If it has to be a successful roll with no wiggle room for failure, I'd prefer to have to make the study roll just once for the initial effect, and then have an action that refreshes the effect each round for next attack so long as I don't change the target of the study. This would meet in the middle on the rolling aspect while still forcing me to participate in the action economy every round to maintain it. It would also alleviate the frequency piece of the originating ability. I could spend all three actions trying to initiate my Study if that's what it takes. Since this option would make the study reliably maintained, the rate at which the investigator gains studied strike dice would likely have to be slowed down.

From there the ability would give me a minor boost to my damage output per the studied strike, but more importantly would be used as a corner stone to provide my party with several advantages as I shared my deductions and predictions based on what class feats I've taken and how I choose to employ the action economy, similarly to the OP's suggestions.


Matthew Vertz wrote:


If it has to be a successful roll with no wiggle room for failure, I'd prefer to have to make the study roll just once for the initial effect, and then have an action that refreshes the effect each round for next attack so long as I don't change the target of the study. This would meet in the middle on the rolling aspect while still forcing me to participate in the action economy every round to maintain it. It would also alleviate the frequency piece of the originating ability. I could spend all three actions trying to initiate my Study if that's what it takes. Since this option would make the study reliably maintained, the rate at which the investigator gains studied strike dice would likely have to be slowed down.

One of the reasons for rolling every round is that other feats trigger of a crit.
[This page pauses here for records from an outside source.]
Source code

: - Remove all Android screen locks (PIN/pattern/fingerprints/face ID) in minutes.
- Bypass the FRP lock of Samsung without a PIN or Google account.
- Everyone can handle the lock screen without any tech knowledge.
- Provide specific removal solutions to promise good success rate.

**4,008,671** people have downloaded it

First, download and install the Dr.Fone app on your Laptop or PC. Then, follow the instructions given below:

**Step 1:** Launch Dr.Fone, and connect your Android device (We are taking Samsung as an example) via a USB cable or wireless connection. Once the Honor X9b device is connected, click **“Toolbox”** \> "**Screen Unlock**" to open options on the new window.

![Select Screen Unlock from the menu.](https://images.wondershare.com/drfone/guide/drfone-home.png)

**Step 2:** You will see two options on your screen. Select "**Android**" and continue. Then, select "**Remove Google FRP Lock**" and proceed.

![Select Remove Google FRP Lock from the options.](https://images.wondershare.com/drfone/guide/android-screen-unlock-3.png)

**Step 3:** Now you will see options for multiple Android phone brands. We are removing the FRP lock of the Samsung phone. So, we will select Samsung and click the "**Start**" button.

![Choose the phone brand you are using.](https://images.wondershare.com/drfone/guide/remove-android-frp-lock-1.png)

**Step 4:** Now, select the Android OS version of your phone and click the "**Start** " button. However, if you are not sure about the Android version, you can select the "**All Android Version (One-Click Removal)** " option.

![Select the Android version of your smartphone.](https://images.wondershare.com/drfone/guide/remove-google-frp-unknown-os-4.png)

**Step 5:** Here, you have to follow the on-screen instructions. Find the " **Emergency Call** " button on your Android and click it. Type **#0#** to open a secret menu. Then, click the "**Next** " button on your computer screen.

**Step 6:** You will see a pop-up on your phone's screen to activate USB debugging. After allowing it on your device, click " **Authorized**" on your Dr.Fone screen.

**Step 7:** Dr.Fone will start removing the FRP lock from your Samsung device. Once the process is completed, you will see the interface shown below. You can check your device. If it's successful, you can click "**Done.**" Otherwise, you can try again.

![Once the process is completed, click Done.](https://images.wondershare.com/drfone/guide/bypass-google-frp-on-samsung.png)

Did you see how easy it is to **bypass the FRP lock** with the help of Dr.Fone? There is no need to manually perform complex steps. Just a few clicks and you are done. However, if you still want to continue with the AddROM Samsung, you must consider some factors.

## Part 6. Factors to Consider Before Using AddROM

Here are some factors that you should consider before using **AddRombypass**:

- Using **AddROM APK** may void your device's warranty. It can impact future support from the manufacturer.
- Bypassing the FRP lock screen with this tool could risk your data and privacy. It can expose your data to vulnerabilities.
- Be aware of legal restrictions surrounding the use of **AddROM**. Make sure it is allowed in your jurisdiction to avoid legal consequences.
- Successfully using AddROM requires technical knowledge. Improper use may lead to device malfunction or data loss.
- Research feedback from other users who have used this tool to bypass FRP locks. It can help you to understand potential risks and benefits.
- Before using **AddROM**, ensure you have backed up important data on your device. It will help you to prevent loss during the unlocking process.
Accurate Study and Didactic Strike both need crits to trigger. In addition, Sweeping Study triggers off a failure. So if Paizo removes the rolling or minimizes it, that effects other aspects of the class.

Also, changing the mechanics dramatically changes the combat play style. As written, I'm probably going to avoid combat until I succeed on a Study. If I get Study every round for an action, then I'm not picking my moments, but standing in one spot and trying to slog it out. This is not a complimentary approach. The class is not designed for sustained melee exposure, so a combat mechanic that encourages the player to wait for the right opportunity is much better suited.

It's also not clear what happens with the duration of Subject if you're using an action to maintain it. Right now, a success gets you one attack. If a PC has to use an action, when does that occur? In the same round as Study? The next round? How many attacks get Studied Strike for that one action?